I doubt David Gainsborough Roberts would mind being considered eccentric, although he’d certainly draw the line at being labelled a hoarder. He has amassed one of the world’s greatest collections of memorabilia in his Jersey home. The scope of his collection is broad — paintings by Cézanne, Churchill and Hitler adorn his walls, while he has the largest collection of Marilyn Monroe’s dresses as well as countless other pieces of film memorabilia.

He tells me his collecting is driven by his love for history, and that for him, collecting is a compulsion. ‘Some people are compulsive eaters or compulsive alcoholics or compulsive clothes buyers or whatever they do. I’ve always been a compulsive buyer of history,’ he says.

robert

Roberts clearly relishes the thrill of a new purchase, and like many collectors he says he’ll never, ever sell: ‘I might go and live in a one-bedroom flat somewhere, but I’d never sell the collection. I’ve been too much a part of it, there’s been too much research, it’s been too many years.’ His nephew Nick, however, points out that Roberts’ collecting habit has serious downsides too. ‘I’ve seen the other side of it, and it’s great when the cameras are there, and when people are walking around, but afterwards cleaning up is a nightmare,’ he says.

Nick has tentatively followed his uncle and started collecting memorabilia. He started off by buying the see-through dress Kate Middleton allegedly seduced Prince William in at a student fashion show, for £78,000. ‘My mentality at the moment is very much to look at it as an investment and not solely as a collection, but who knows, I might change my mind,’ he tells me. ‘It’s when people start saying, “Oh, I love that, it’s a bit over the budget but I had to have it,” that you go wrong.’

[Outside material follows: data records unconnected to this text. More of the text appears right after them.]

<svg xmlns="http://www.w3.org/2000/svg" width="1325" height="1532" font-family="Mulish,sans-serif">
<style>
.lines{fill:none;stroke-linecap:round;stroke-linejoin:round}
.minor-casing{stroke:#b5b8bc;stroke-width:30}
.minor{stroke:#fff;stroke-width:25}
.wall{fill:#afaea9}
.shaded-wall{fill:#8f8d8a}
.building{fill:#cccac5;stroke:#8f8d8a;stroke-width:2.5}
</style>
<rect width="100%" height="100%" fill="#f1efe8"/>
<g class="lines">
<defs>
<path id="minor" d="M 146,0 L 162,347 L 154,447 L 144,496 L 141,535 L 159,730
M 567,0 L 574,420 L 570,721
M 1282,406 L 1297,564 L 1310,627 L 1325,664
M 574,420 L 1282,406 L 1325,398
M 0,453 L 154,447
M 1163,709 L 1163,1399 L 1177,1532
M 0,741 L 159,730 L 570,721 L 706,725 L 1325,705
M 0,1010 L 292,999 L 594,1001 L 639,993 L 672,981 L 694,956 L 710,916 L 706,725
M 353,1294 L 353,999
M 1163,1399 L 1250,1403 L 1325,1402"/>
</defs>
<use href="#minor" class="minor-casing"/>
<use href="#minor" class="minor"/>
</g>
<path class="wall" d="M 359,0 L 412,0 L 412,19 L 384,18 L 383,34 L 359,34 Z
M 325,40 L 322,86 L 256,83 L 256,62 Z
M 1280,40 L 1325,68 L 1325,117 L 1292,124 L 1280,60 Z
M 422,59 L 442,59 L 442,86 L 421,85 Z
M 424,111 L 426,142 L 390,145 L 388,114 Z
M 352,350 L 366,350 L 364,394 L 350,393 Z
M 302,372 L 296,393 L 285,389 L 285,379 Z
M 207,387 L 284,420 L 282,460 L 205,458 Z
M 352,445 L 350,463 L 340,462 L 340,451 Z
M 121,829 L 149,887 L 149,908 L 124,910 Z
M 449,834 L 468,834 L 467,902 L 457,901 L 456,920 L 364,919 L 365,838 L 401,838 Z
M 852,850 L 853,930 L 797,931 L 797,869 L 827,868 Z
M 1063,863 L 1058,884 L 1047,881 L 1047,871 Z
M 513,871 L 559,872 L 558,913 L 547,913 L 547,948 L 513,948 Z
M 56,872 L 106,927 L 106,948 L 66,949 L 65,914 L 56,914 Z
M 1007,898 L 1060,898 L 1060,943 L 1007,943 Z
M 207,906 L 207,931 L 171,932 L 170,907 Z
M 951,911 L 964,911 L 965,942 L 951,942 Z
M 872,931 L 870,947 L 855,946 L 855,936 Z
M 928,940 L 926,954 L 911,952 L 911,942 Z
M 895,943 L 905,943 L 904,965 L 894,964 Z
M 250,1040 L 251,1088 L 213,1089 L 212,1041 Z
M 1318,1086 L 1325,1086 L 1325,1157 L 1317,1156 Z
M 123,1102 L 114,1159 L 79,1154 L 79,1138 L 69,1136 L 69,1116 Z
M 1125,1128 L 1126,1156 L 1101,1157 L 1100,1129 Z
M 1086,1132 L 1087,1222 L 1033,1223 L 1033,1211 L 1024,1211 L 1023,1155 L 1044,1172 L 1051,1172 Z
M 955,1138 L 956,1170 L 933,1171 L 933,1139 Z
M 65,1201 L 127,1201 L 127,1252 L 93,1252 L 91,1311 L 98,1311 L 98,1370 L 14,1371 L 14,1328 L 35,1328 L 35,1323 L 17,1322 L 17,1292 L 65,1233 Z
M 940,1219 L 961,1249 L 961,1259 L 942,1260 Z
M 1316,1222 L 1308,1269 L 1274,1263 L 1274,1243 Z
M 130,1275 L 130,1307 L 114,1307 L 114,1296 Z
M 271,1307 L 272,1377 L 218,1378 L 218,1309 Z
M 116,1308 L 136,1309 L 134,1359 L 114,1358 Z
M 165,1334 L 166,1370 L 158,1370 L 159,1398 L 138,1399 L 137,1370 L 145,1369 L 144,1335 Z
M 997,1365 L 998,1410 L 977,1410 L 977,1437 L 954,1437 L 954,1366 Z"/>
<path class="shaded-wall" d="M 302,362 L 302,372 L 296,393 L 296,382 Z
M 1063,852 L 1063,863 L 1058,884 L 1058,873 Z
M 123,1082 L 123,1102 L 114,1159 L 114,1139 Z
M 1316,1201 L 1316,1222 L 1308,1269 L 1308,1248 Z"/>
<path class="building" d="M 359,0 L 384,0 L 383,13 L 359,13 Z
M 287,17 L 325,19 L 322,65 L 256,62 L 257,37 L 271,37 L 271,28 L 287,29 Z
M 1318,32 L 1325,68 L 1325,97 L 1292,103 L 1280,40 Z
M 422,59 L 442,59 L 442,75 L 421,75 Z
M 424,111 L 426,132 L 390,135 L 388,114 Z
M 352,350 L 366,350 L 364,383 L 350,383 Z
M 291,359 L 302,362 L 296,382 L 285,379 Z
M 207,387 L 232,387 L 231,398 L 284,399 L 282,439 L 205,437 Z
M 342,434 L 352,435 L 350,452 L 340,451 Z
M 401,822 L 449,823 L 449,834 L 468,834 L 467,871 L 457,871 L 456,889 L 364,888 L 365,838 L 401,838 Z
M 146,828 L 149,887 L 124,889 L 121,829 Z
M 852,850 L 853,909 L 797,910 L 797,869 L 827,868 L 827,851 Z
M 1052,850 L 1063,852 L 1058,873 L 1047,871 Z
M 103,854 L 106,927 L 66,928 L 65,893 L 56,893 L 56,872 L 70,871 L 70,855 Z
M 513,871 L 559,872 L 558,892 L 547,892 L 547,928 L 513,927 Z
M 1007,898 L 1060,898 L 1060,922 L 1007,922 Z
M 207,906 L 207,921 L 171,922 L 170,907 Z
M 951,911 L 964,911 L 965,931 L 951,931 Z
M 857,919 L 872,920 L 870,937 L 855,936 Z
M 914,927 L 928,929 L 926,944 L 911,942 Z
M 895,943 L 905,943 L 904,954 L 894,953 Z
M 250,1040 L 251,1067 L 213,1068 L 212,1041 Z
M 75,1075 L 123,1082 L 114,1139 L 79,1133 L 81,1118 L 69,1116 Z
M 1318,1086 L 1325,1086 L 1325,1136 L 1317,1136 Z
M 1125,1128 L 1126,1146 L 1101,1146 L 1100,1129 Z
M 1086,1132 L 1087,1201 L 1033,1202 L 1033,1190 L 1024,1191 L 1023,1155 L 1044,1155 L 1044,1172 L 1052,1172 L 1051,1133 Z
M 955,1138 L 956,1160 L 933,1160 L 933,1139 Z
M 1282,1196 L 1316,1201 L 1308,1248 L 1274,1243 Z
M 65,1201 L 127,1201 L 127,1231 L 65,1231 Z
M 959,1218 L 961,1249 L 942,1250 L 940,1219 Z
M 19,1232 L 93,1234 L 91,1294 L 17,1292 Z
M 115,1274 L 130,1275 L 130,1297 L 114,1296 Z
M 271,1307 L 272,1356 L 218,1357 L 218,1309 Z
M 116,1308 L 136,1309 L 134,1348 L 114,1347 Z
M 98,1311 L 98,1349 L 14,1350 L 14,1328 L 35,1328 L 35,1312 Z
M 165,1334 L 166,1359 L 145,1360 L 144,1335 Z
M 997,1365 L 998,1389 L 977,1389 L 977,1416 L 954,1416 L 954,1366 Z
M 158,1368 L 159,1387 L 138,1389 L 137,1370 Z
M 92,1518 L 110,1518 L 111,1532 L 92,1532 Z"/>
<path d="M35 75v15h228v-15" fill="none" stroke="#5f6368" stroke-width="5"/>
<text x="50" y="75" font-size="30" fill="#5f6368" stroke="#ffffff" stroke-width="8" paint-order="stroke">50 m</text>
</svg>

Even his uncle sticks to set criteria when making acquisitions. First there has to be an interesting story behind the object, and secondly it has to be affordable: ‘He’ll never buy beyond what he’s brought with him to the auction. He might, say, have £1,000 in his pocket and he won’t spend beyond that.’

No limits

I wondered if auctioneers ever feel they ought to intervene if a client’s collecting spirals out of control. McElhatton is ambivalent. ‘We have a certain duty to advise our clients to make the best of their collection, but to a certain extent it’s none of our business. If they want to obsessively collect 50 things that are identical to things that they have, it’s their business,’ he says.

historic

‘If they’re getting themselves into financial difficulty because of it, I’d feel quite wary of talking to them about it because I’d feel it wasn’t really my concern, but there is a certain duty of care, perhaps. To be honest I haven’t been in that situation. A less honest auctioneer might just love that kind of situation and encourage the client to buy everything.’

When someone’s collection extends beyond their means, it can be time to sell. We tend to imagine this as a very sad occasion for the passionate collector, but McElhatton notes this isn’t always the case. ‘I’ve seen the release be cathartic for some people, in that it has been so obsessive and the collection has taken up so much of their life that when it comes to dispersing it and removing it from their life in some cases it becomes a relief,’ he says.

There’s little risk that a Christie’s client will find themselves on Obsessive Compulsive Hoarder, but perhaps collecting is a more dangerous hobby than most enthusiasts care to admit.

Similarly, if one mark of hoarding is the distress is causes, could it be that the wealthy are simply insulated, thanks to larger houses and domestic staff, from some of the effects of their reckless acquisitions? There is therefore certainly the possibility that the old cliché holds true, that while the poor are mad the rich are merely eccentric.